Task to complete: Below are records; state how many of their lines hold the word "knee", and give only the figure.

Images with localized body landmarks

************

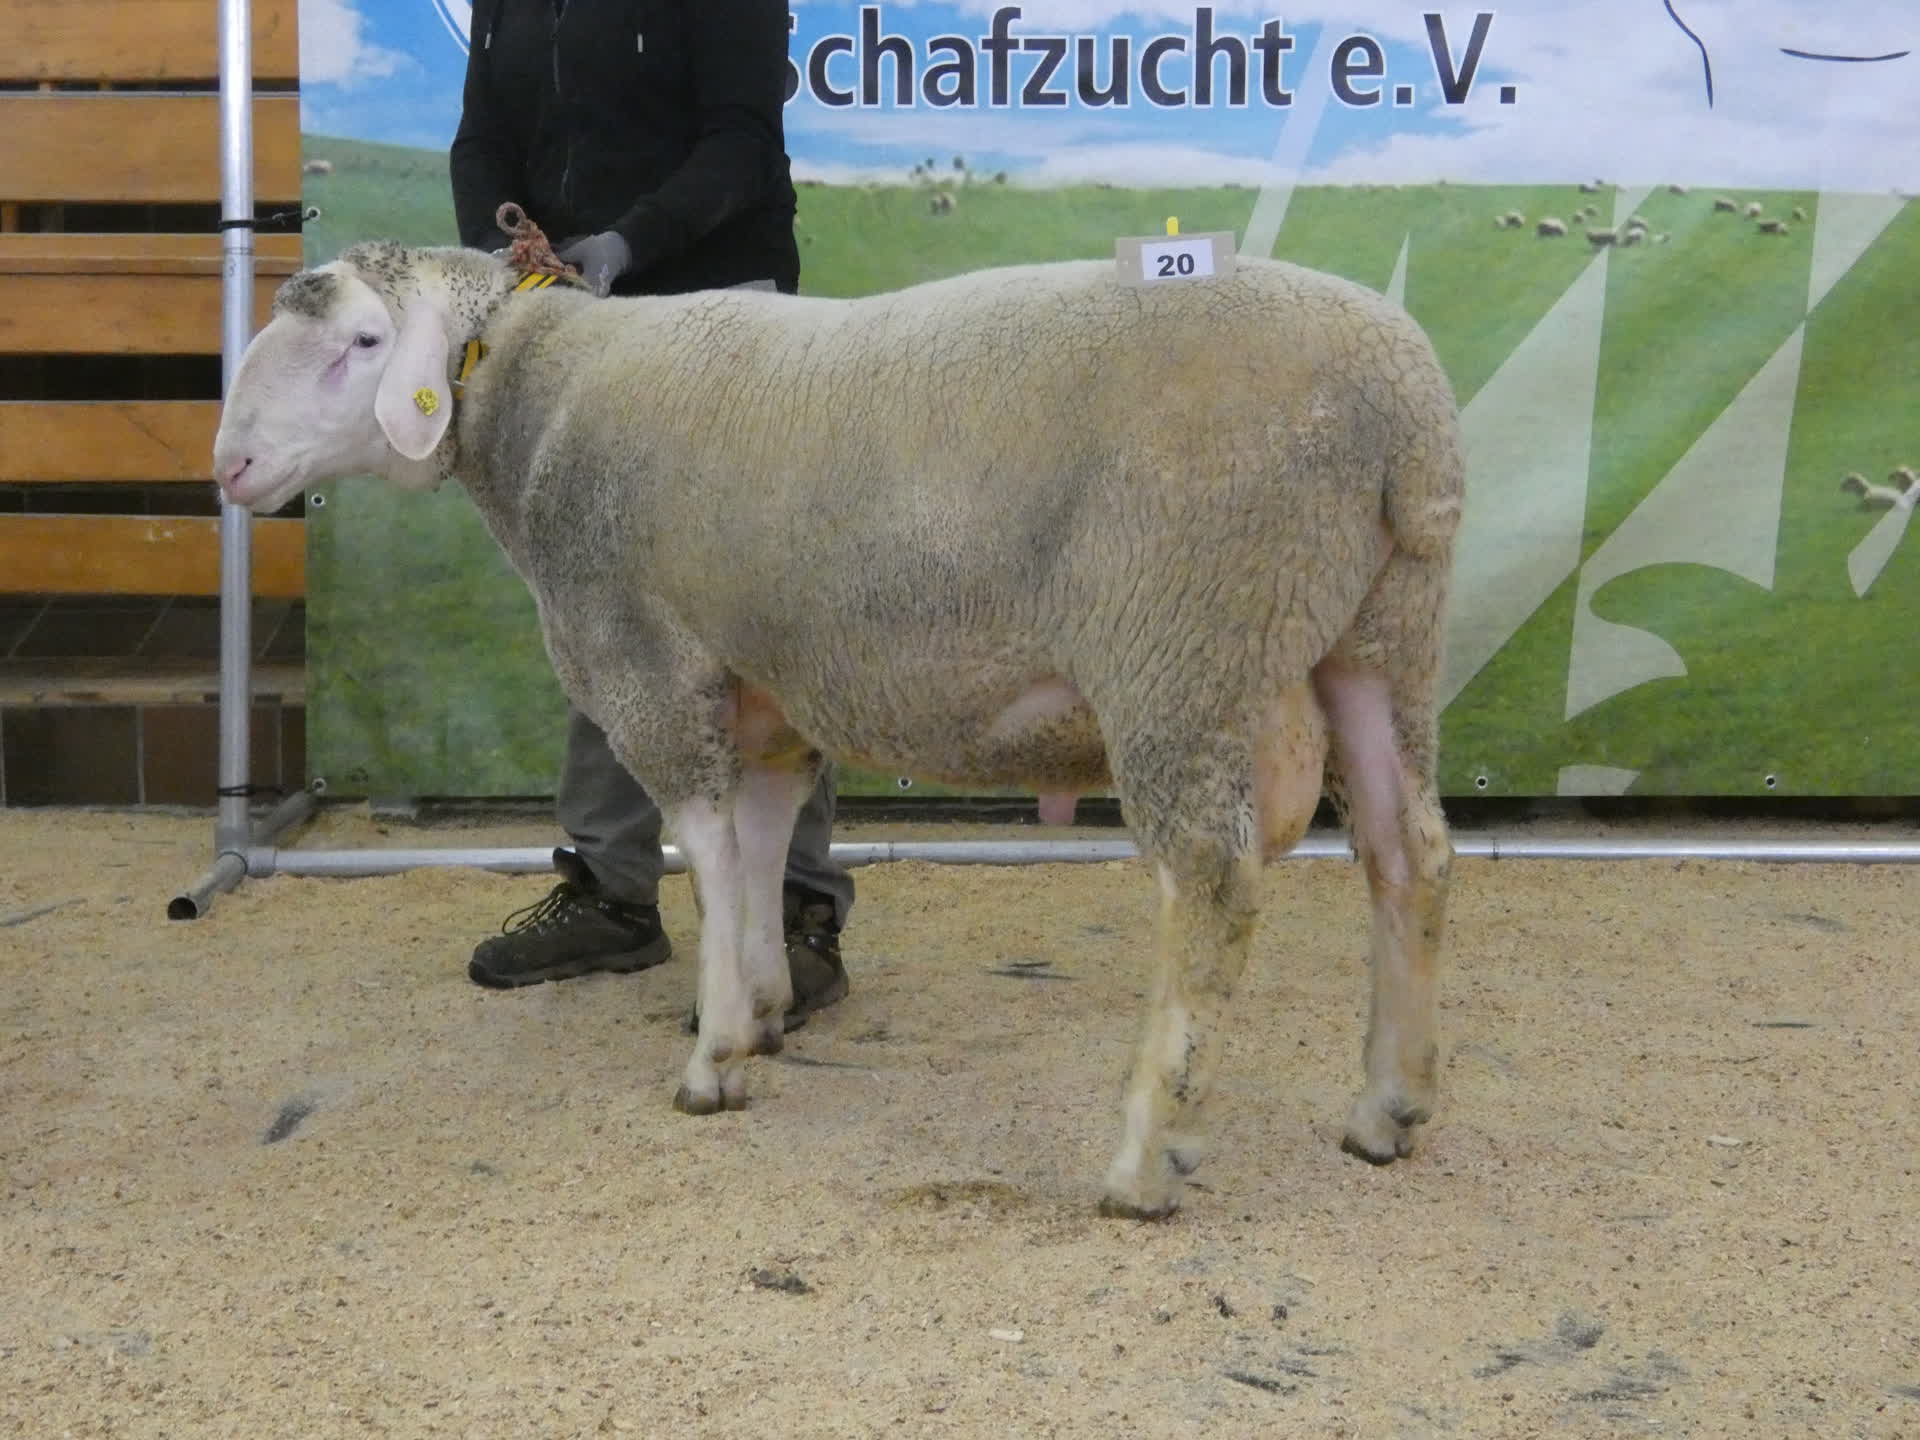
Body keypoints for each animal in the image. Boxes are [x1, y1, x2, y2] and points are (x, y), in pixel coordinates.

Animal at [211, 238, 1467, 1220]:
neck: (538, 394)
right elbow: (762, 847)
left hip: (1183, 642)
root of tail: (1403, 416)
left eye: (363, 341)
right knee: (1410, 853)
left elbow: (710, 855)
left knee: (1210, 887)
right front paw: (767, 1007)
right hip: (1378, 635)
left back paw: (1142, 1159)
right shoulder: (771, 694)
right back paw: (1387, 1109)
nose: (229, 465)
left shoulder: (651, 668)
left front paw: (714, 1055)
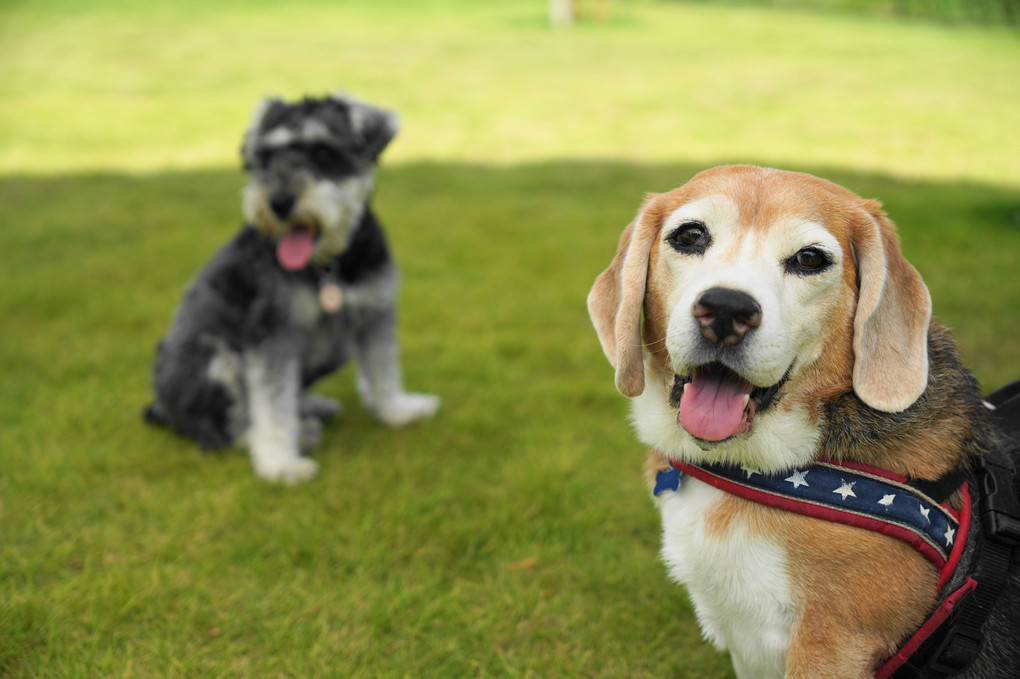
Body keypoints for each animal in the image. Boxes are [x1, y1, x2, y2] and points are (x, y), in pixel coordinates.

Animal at [145, 91, 440, 481]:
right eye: (267, 157)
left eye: (324, 152)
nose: (279, 203)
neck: (330, 266)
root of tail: (164, 407)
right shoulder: (274, 336)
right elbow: (272, 402)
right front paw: (281, 464)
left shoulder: (375, 313)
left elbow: (383, 368)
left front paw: (398, 411)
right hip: (217, 362)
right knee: (223, 427)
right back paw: (292, 433)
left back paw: (314, 408)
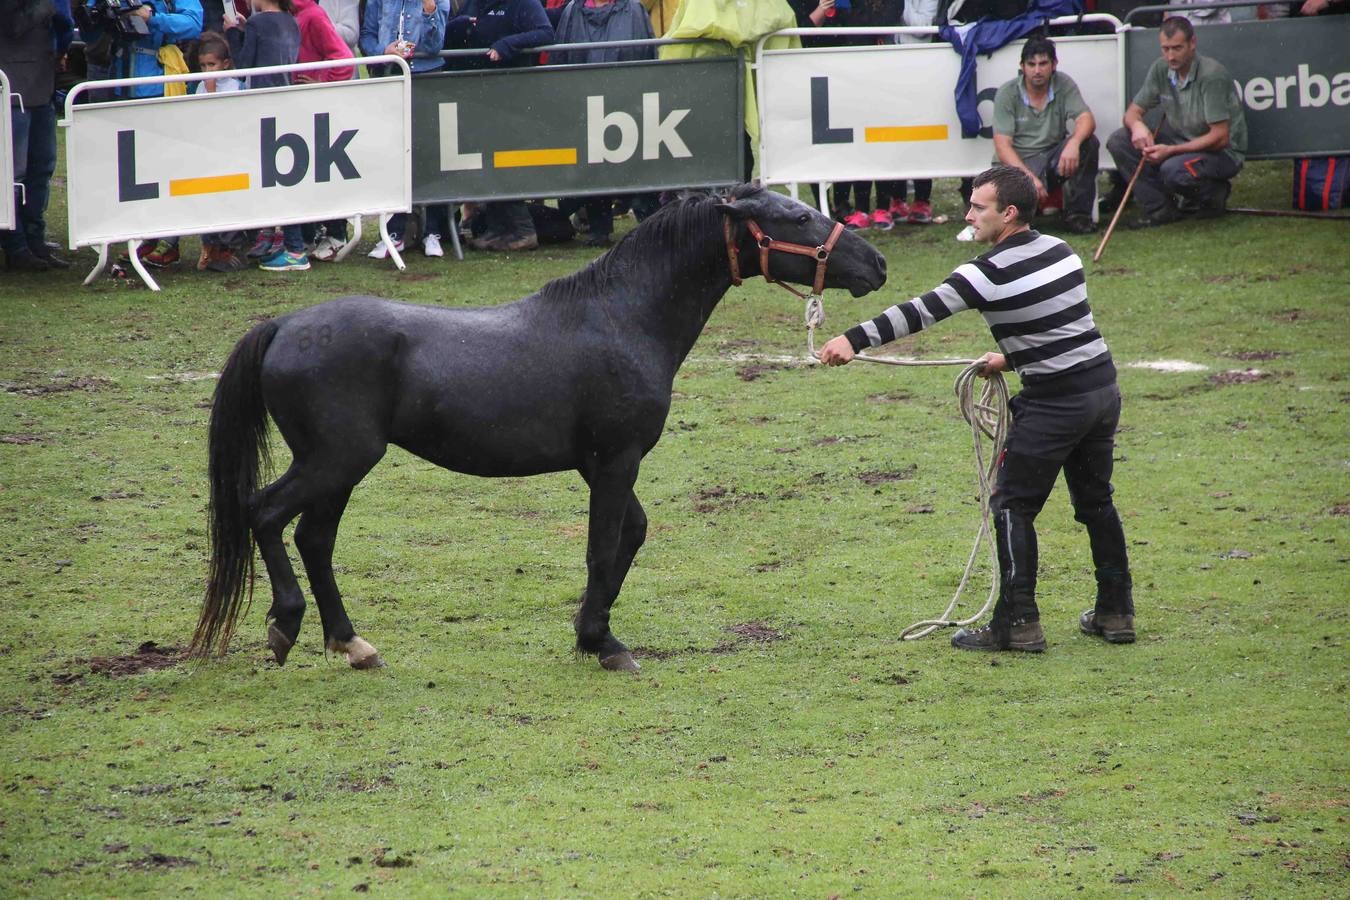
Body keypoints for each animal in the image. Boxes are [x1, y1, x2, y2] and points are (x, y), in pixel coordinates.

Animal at [190, 186, 885, 671]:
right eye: (796, 218)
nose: (876, 263)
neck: (621, 318)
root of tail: (283, 325)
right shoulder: (616, 460)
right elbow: (602, 544)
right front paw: (606, 644)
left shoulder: (600, 464)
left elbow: (631, 534)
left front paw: (588, 631)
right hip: (336, 460)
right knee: (265, 514)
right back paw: (286, 627)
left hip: (339, 468)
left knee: (314, 539)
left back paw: (351, 643)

************

Finished task: 5